Two weeks ago, the largest ship-financing bank in the world, HSH Nordbank, which had already been bailed out in 2008, cratered and was bailed out again by its two main owners, the states of Hamburg and Schleswig-Holstein.
So, with the smell of putrefaction wafting from Citi’s shipping-loan closets, it’s time to sell high-yield derivatives based on them. If hedge funds buy them, fine. Presumably, they understand the risks. But these products may end up in funds favored by state and municipal retirement systems. They’re starved for yield and are chasing it every chance they get in this zero-yield environment. And “alternative investments” are hot. So, banking #$%$ would be shifted once again to retirees—with a satisfied nod from the Fed.
The Fed’s drunken passion to print has led to the most gargantuan credit bubble ever, a farmland bubble, commodity bubbles, equity bubbles, heck, even a new housing bubble as hot money buys up billions of dollars in homes and now can’t rent them out [a debacle that I wrote about in.... Housing Bubble II: But This Time It’s Different].
It was never intended to fix the damage that the Financial Crisis had done to the real economy—as experienced by people, and not as measured by the Dow which is setting new highs.

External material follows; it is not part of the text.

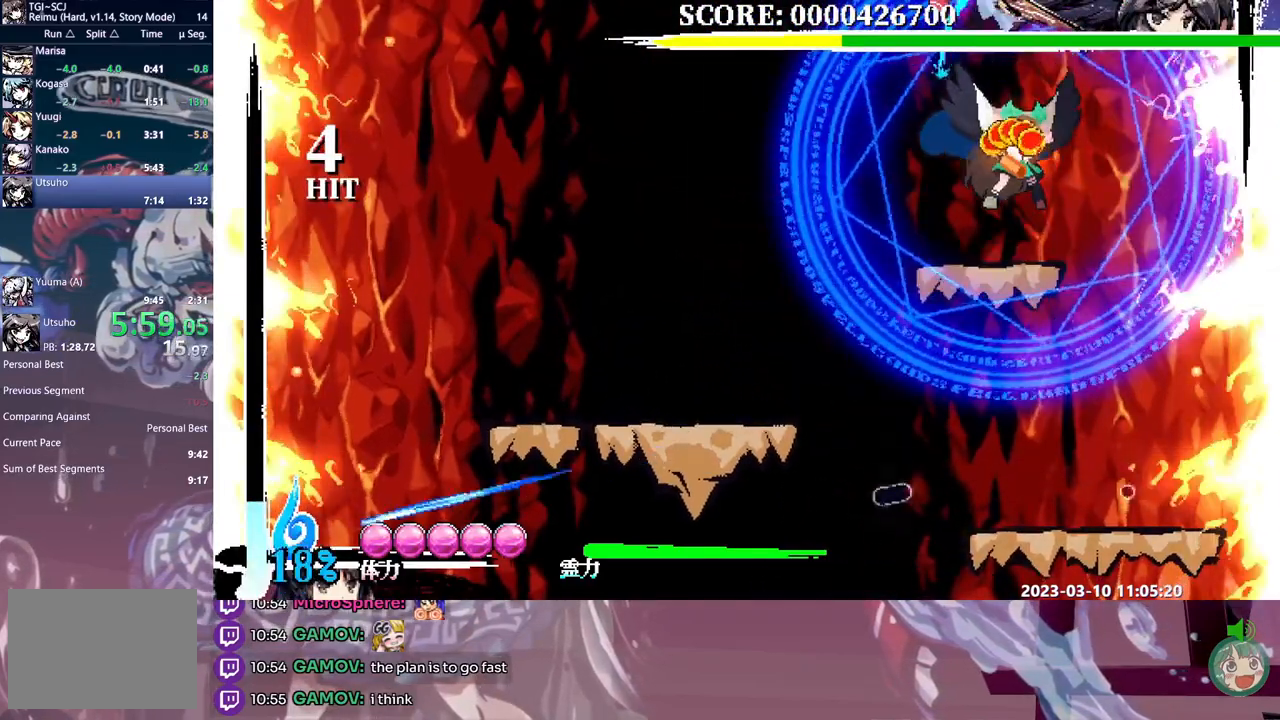
{"dt_ms": 500, "buttons": ["L1"], "events": [[50, "Y", "down"], [117, "Y", "up"], [267, "DPAD_DOWN", "up"]]}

Some of these issues are very basic. For example, income.
Median household income in February was $51,404 (Sentier Research), down $590 on an inflation-adjusted basis, or 1.1%, from January. Culprit: the red-hot 0.7% increase in consumer prices that month. It wasn’t a fluke but part of an insidious long-term trend. Adjusted for inflation, median household income in February was:
5.6% lower than in June 2009, during the Financial Crisis, or the beginning of the “recovery,” whichever.

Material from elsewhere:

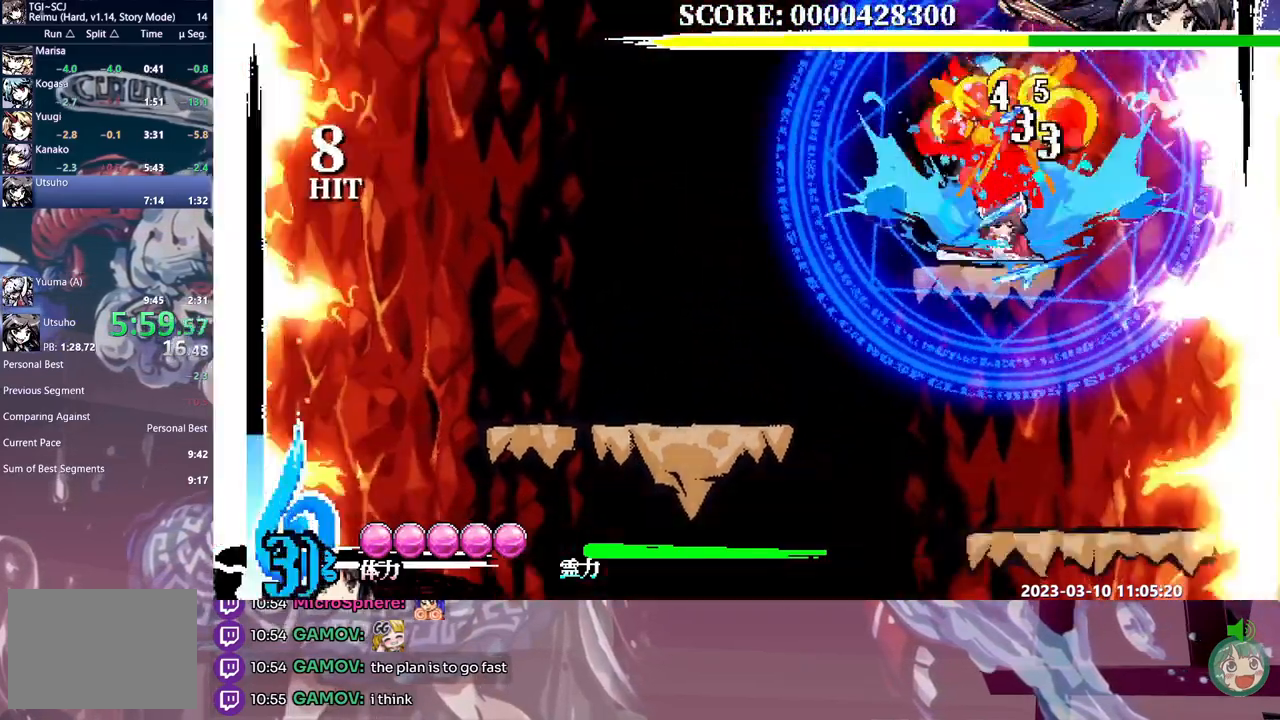
{"dt_ms": 500, "buttons": ["Y", "L1", "DPAD_DOWN"], "events": [[300, "DPAD_DOWN", "down"], [333, "Y", "down"], [417, "Y", "up"], [483, "Y", "down"]]}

7.3% lower than in December 2007, the beginning of the recession.
8.4% lower than in January 2000, when the data series began.

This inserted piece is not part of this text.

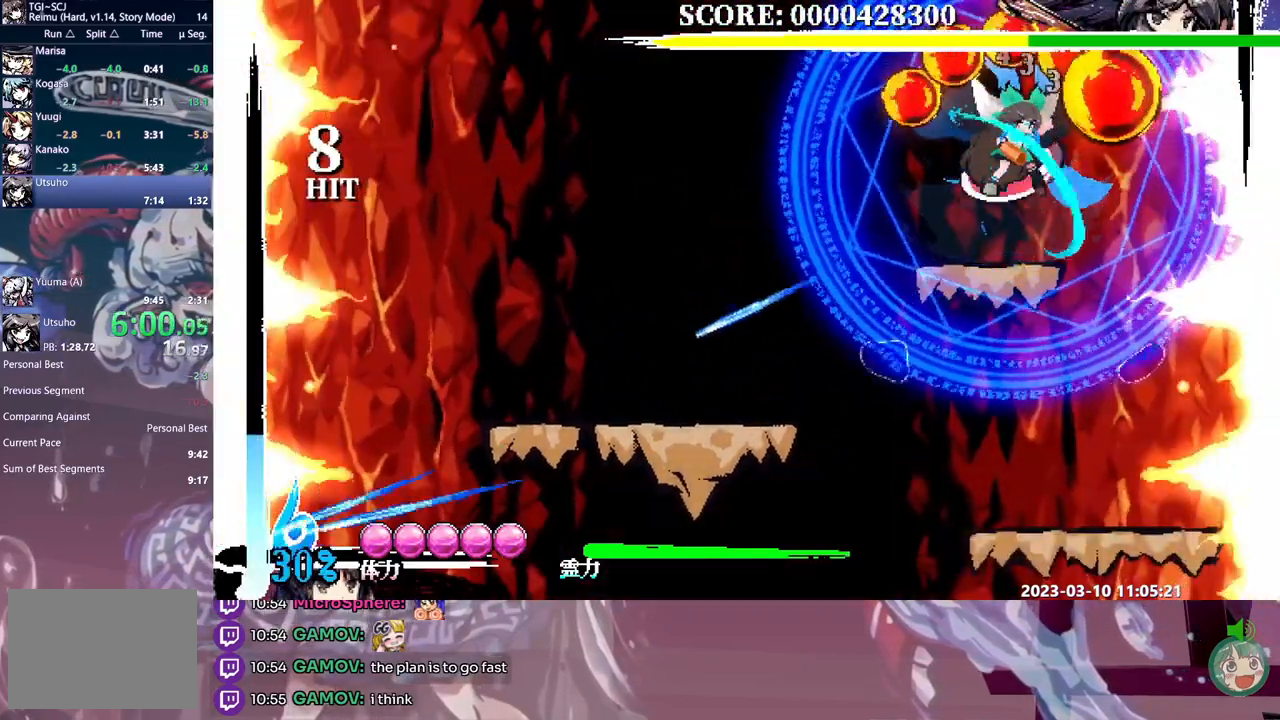
{"dt_ms": 500, "buttons": ["L1"], "events": [[50, "Y", "up"], [250, "DPAD_DOWN", "up"]]}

That year, median household income, expressed in February 2013 dollars, was $56,101! If it where this high today, households could spend more and save more, and they’d be more optimistic and enthusiastic, and the real economy would be humming along at a better clip.
Throughout these years, nominal wages have crept up just enough to bamboozle people into thinking that maybe this time it would be different, that this time they could actually buy more with the increased income, only to be whacked again by inflation. Their deteriorating circumstances shed a harsh light on the Fed-inspired craziness on Wall Street—and an even harsher light on the Fed’s persistent refusal to see it, though it’s happening right before their eyes.
The US-centric balance of economic power has been destabilized by the crumbling of EU welfare states and the rise of the state-sponsored capitalist BRICS, eager to seize the opportunity to attack the dollar’s preeminence. And so the inevitable is waiting to happen.